▶ [Dataset records]:

═══

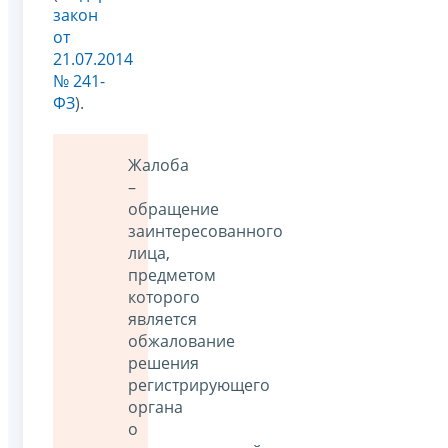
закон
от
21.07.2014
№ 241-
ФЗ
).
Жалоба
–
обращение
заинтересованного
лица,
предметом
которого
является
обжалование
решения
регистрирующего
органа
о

═══

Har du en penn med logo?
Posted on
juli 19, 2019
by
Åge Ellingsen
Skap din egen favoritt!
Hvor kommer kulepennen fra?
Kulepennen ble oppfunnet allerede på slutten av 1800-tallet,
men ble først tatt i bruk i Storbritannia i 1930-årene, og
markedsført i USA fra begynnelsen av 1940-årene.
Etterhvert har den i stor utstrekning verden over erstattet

═══

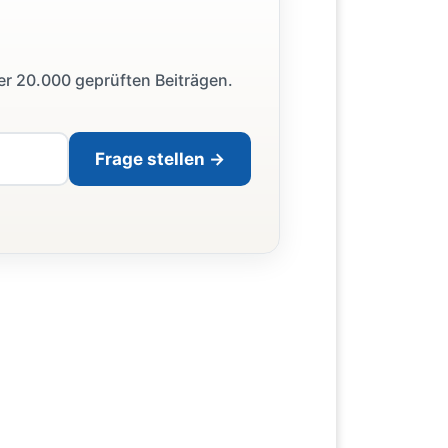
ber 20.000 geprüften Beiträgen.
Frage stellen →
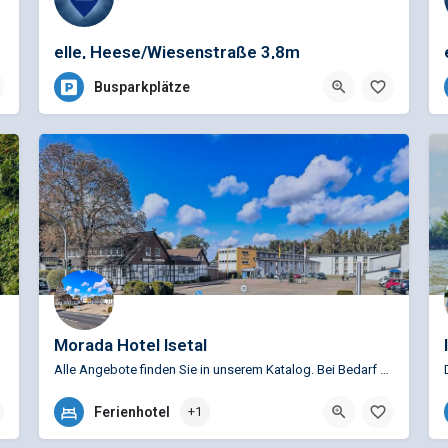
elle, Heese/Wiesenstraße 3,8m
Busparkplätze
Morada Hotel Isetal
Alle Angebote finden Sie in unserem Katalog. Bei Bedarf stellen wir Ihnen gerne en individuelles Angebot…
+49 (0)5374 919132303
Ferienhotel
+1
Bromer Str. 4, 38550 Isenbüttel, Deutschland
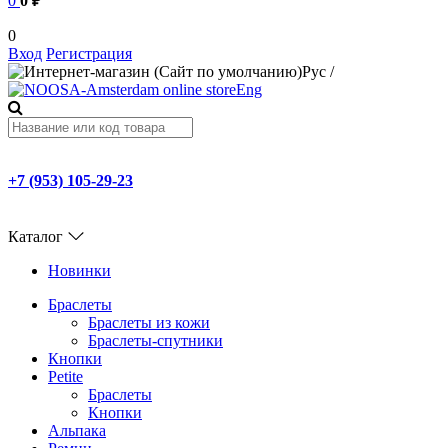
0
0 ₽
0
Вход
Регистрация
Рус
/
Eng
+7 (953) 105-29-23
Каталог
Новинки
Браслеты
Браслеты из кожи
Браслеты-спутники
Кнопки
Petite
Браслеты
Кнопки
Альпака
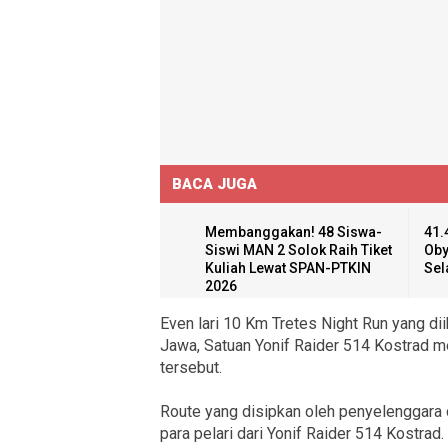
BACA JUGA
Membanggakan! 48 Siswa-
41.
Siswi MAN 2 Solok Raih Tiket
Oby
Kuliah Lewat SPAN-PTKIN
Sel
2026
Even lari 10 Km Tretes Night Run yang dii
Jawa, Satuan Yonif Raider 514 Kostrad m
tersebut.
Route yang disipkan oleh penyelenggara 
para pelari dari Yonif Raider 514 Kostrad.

═══

▶ [Action item]:
Lines containing the word "Yonif" are to be located in the entries and copied.

▶ [Answer space]:
Jawa, Satuan Yonif Raider 514 Kostrad m
para pelari dari Yonif Raider 514 Kostrad.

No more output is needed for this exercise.